[INSTRUCTIONS FOR THE TASK] Could you reproduce, word for word, the lines in the items below, starting at the line that contains "83 636 6844" and ending at the line that contains "here’s an insider’s", and give only those?

(SUPPLIED RECORDS begins)

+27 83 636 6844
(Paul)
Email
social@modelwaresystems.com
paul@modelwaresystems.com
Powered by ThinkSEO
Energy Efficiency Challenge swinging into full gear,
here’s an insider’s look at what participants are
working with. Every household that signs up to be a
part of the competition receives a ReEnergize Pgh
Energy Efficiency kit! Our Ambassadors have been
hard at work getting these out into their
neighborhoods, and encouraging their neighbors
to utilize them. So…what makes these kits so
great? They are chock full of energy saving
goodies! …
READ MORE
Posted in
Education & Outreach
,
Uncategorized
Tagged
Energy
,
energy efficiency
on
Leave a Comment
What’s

(SUPPLIED RECORDS ends)
(SUPPLIED RECORDS begins)

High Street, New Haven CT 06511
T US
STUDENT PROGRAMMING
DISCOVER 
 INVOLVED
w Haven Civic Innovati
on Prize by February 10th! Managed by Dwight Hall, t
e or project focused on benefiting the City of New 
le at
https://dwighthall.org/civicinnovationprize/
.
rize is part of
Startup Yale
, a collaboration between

(SUPPLIED RECORDS ends)

[ANSWER FOR THIS EXERCISE]
+27 83 636 6844
(Paul)
Email
social@modelwaresystems.com
paul@modelwaresystems.com
Powered by ThinkSEO
Energy Efficiency Challenge swinging into full gear,
here’s an insider’s look at what participants are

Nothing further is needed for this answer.